The β₂-adrenergic receptor (ADRB2) is comprised of seven transmembrane α-helices, connected by three extracellular loops and three intracellular loops. The extracellular part, responsible for ligand binding, also includes the N-terminus. The intracellular C-terminal interacts with G-proteins, arrestins and other downstream effectors¹.

Unlike some GPCRs, ADRB2 activates more than one G-protein and signals through at least one known G-protein-independent pathway, arrestin. In addition, there is a rich diversity of available ligands for ADRB2. These ligands are often characterized as inverse agonists that suppress basal activity, full agonists that maximally activate the receptor, partial agonists that produce submaximal activity even at saturating concentrations, and neutral antagonists that occupy the orthosteric binding site but do not affect basal activity².

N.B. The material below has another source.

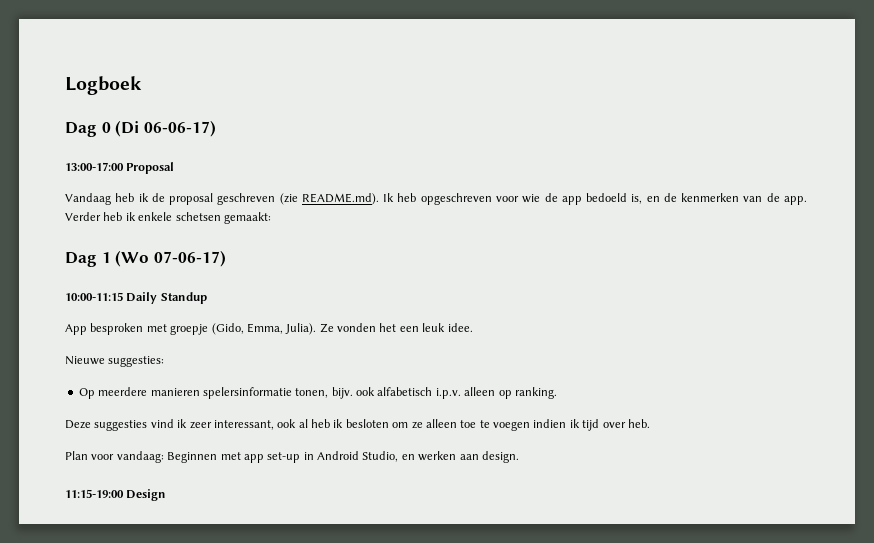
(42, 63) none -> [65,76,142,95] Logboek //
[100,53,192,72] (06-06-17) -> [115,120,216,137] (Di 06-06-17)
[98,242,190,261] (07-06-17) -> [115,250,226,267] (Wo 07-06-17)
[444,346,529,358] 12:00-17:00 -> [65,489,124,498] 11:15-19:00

ADRB2 located on the surface of cardiomyocytes, mediates distinct effects on cardiac function and the development of heart failure by regulating production of the secondary messenger cyclic adenosine monophosphate (cAMP). In cardiomyocytes from healthy adult rats and mice, spatially confined ADRB2 induces cAMP signals that are localized exclusively to the deep transverse tubules. In contrary, in cardiomyocytes derived from a rat model of chronic heart failure, ADRB2 is redistributed from the deep transverse tubules to the cell crest, which leads to diffuse receptor-mediated cAMP signaling. Thus, the redistribution of ADRB2 in heart failure might contribute to the failing myocardial phenotype³.